Over the years at Laurentian, we’ve seen many emerging tech firms manage their finance function well, although we’ve also seen firms treat it as a lower-priority, compliance-type task. This second “strategy” can lead to serious problems down the road for a tech startup. Not taking enough time and effort to set up and manage a proper finance function can lead to many issues that you won’t want to deal with when you are busy growing the firm.
Six of the major issues we see repeatedly are the following:
- Not knowing where you stand financially: As you may have heard, you can’t manage what you can’t measure, so having solid accounting and operational data is necessary to knowing where you stand. You always want to be able to act proactively rather than have to react to business challenges. Without reliable books, It’s difficult to maintain a reliable dashboard of Key metrics to measure your performance. it’s also easy to lose track of spending in areas such as over-hiring, excessive spending on software development, and on marketing activities such as trade shows. All of these can lead to serious cash burn issues and investments that don’t pay off. This can lead to a cash crunch, which is our next problem.
- Cash crunches: In our experience, it is very easy for firms to overestimate sales and underestimate expenses. In fact, we’ve seen these many times. Overestimating cash inflows and underestimating outflows can quickly lead to cashflow problems much sooner than expected. Over the years, we’ve worked with companies that lacked sufficient cash to meet payroll at the end of the month, and it was a real challenge to address. One company had to call in favors from customers, delay payments to vendors, and even skip paying the management team for a short period of time order to have enough to pay employees. Making sure you have enough lead time to address cash flow issues is crucial. That’s why having a forecast and reporting system that compares actuals to plan is a standard management practice. This can help avoid a situation that no one wants to be in, but which does happen with a surprising amount of frequency.
- Eroding investor confidence: Sloppy accounting practices are a red flag to investors. These can raise questions about your ability to manage a growing business and can cause investors to question your numbers – and either of these concerns can lead to an inability to raise funds or result in a lower valuation of your firm.
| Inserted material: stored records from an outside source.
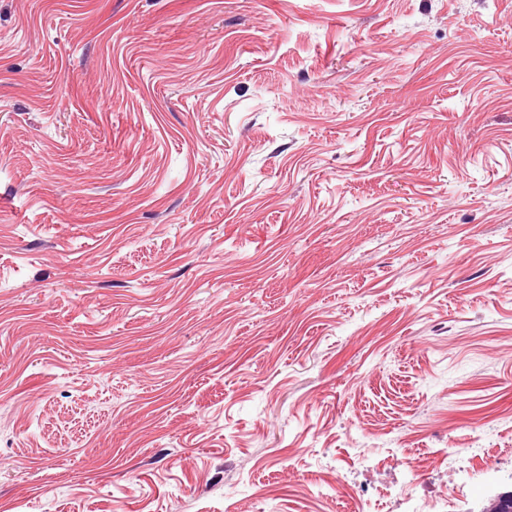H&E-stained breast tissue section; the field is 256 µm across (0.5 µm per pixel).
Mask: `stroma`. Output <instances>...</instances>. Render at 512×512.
Masks as SVG:
<instances>
[{"label": "stroma", "instance_id": "obj_1", "mask_svg": "<svg viewBox=\"0 0 512 512\" xmlns=\"http://www.w3.org/2000/svg\"><path fill=\"white\" fill-rule=\"evenodd\" d=\"M354 484L512 490V0H0V512Z\"/></svg>", "mask_w": 512, "mask_h": 512}]
</instances>
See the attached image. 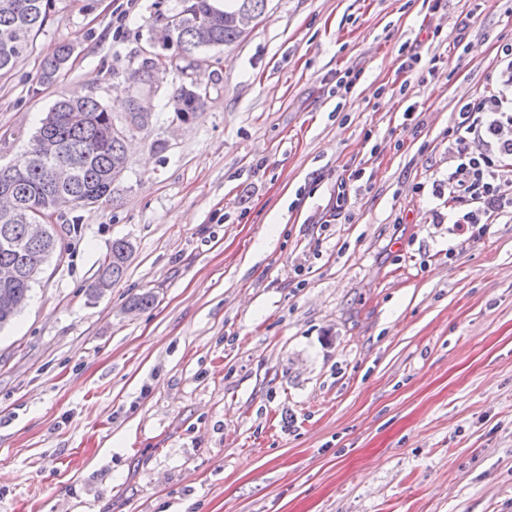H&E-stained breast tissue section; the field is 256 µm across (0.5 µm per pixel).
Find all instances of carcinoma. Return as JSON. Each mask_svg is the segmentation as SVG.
<instances>
[{
    "mask_svg": "<svg viewBox=\"0 0 512 512\" xmlns=\"http://www.w3.org/2000/svg\"><path fill=\"white\" fill-rule=\"evenodd\" d=\"M51 0H0V74L13 70L18 60L31 49L35 35L49 16ZM178 12L156 13L149 23L150 43L154 46L156 65L143 72V79L125 101L124 109L132 115L133 126L148 125L153 113L168 108L183 123L193 121L206 104V93L183 79L171 98L153 104L145 112L138 101L154 97L153 71L155 66L168 65L179 76L200 68L203 50L222 51L240 41L246 23L261 15L265 0H224V10L215 11L209 0H180ZM177 48L169 56L166 51ZM72 46L63 43L56 54L44 60L37 84L56 83L70 58ZM114 119L112 107L92 96L81 99L59 97L31 139L28 150L14 164L0 166L9 175L0 174V189L8 188L23 208H39L52 217L55 201L62 198L72 209L85 208L111 200L114 186L122 178L128 163L126 138L111 133ZM48 136L58 145L57 153L48 163H36L32 154L37 151L41 137ZM60 236L56 229L43 240L27 236L26 225L15 215L0 211V266L12 265L21 271L13 286H0V327L9 323L23 308L35 279L30 273L41 268L53 255ZM132 251L124 239L112 242L110 252L102 262L99 279L92 285L94 293L103 286L121 279Z\"/></svg>",
    "mask_w": 512,
    "mask_h": 512,
    "instance_id": "cac0c4a2",
    "label": "carcinoma"
}]
</instances>
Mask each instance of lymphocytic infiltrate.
Wrapping results in <instances>:
<instances>
[{"label": "lymphocytic infiltrate", "mask_w": 512, "mask_h": 512, "mask_svg": "<svg viewBox=\"0 0 512 512\" xmlns=\"http://www.w3.org/2000/svg\"><path fill=\"white\" fill-rule=\"evenodd\" d=\"M490 90L462 102L448 130V221L456 227L512 216V44Z\"/></svg>", "instance_id": "lymphocytic-infiltrate-1"}]
</instances>
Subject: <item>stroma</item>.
Here are the masks:
<instances>
[{
    "label": "stroma",
    "instance_id": "35a3bbf8",
    "mask_svg": "<svg viewBox=\"0 0 512 512\" xmlns=\"http://www.w3.org/2000/svg\"><path fill=\"white\" fill-rule=\"evenodd\" d=\"M473 7L267 0L206 52L197 118L134 131L113 201L80 209L0 329V512H512V218L447 217L448 129L512 42V0ZM178 8L54 0L0 75V165L59 94L119 108L112 68ZM415 52L440 73L402 70ZM122 238V279L90 294ZM71 52L72 46L70 43L61 44L54 56L44 60L38 75L37 84L39 86H49L56 83L65 69Z\"/></svg>",
    "mask_w": 512,
    "mask_h": 512
}]
</instances>
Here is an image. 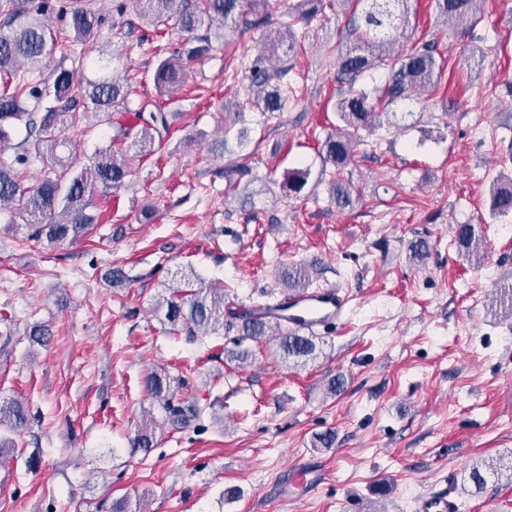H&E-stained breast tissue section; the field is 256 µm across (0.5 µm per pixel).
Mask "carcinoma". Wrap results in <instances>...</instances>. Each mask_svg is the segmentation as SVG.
Returning a JSON list of instances; mask_svg holds the SVG:
<instances>
[{
	"instance_id": "carcinoma-1",
	"label": "carcinoma",
	"mask_w": 512,
	"mask_h": 512,
	"mask_svg": "<svg viewBox=\"0 0 512 512\" xmlns=\"http://www.w3.org/2000/svg\"><path fill=\"white\" fill-rule=\"evenodd\" d=\"M351 7L346 41L336 47V83L339 95L336 112L342 126L329 133L323 149L326 159L336 169L329 181V193L340 209L352 208L360 200L359 189L341 176L355 155V132L374 133L383 127L381 116L392 105L411 103L435 87L441 57L435 45L423 44L406 54L393 51L385 31L401 32L409 26L411 0H336ZM483 0H434L437 13L447 20L476 17ZM139 16L156 28L174 22L189 34L174 54L160 60L154 83L162 96L173 98L188 78L187 64L203 57L210 48V37L194 36L204 27L218 36L224 30L262 31V41L248 67L246 86L248 103L262 114L272 116L283 111L288 94L293 92L294 65L284 57L299 44L297 26L332 7L329 0H297L288 8V20L270 28L269 0H137ZM70 42L87 45L97 40L103 24L101 14L75 5L68 9ZM44 10L22 8L4 21L7 31L0 33V210L8 207L25 221L26 238L52 245L74 243L98 223L95 192L122 186L127 176L124 155L108 146L94 160L77 169L57 154L66 140V132L75 129L73 117L81 108L85 114H110L126 108L129 92L117 79L105 74L91 79L77 67L59 62L51 75L39 81L25 80L23 66L38 69L56 50L58 35L43 19ZM386 70L382 85L369 89L364 84L367 73ZM34 102L28 108L26 101ZM24 127L26 137L12 143V135ZM136 146L142 153L154 151L156 139L169 130L162 111L138 113ZM37 160L44 176L31 186L26 170ZM310 169L296 168L284 175L280 188L287 196L299 194L307 185ZM490 213L495 218L512 214V176L500 175L491 185ZM456 239L467 255L480 257L481 238L471 224H459ZM312 266L287 264L279 282L281 295L288 297L308 290ZM160 320L174 332L188 336L213 335L239 327L244 340L268 338L272 352L295 366L314 357L318 336L285 323L269 320L270 303H259L238 310L224 304V288H198L187 293L175 292L158 298L153 307ZM32 343L44 346L52 331L48 325L29 327ZM147 388L167 410L169 421L183 425L200 414L196 405L173 404L174 388L166 374L148 377ZM28 423L23 403H0V428L21 432ZM154 443L151 425L141 427L131 441V452L148 451Z\"/></svg>"
}]
</instances>
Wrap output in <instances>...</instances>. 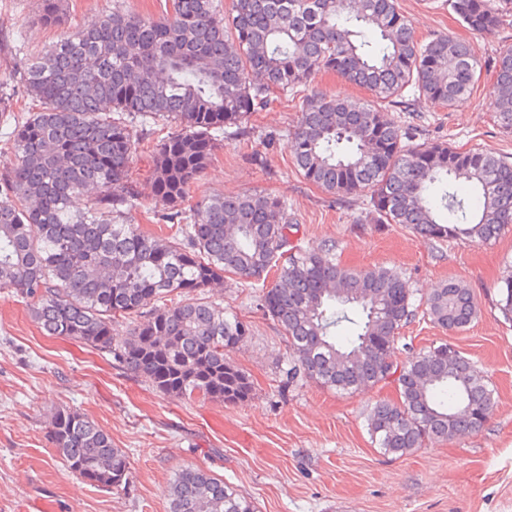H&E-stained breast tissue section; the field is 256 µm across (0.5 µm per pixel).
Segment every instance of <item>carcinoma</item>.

Moreover, it’s very humbling to have to ask your investors for unplanned short-term funding to keep the firm going for an additional few weeks or months.
- Increased Fraud Risk: Having a strong structure of internal controls will reduce the risk of financial improprieties. Unintended mishaps such as simple but expensive errors can occur with poor internal controls. But fraud also can be much more serious, such as if a sales rep was siphoning money from sales revenue or an employee or hacker was stealing from the company. Not only can these types of incidents cause serious harm to young firms, but they also suck up a tremendous amount of time to address. Unfortunately, many accounting firms have seen incidents like these.
- Missed Compliance/Tax Obligations: Missing filings deadlines for income tax returns, payroll tax filings, state sales and property tax returns, and event franchise tax filings will lead to significant financial penalties not to mention wasted management time and directors’ liability issues. Moreover, losing eligibility for credits such as R&D tax credits can result in missed free money. Yes, managing tax obligations is a standard compliance task, but we have seen many emerging tech firms struggle to stay on top of it.
- Exit Challenges: If you eventually want to sell, buyers, investment bankers and auditors will have visibility to all of these financial management shortcomings during due diligence. This will make an exit much more difficult. Deals can be delayed or forced discounts will take place because of this increased financial risk.
Ultimately, weak or sloppy accounting can lead to loss of trust, legal exposure, and even company failure. Additionally, being unprepared for opportunities such as funding or M&A events can be costly. You must be ready when the market is ready, and not when you are ready.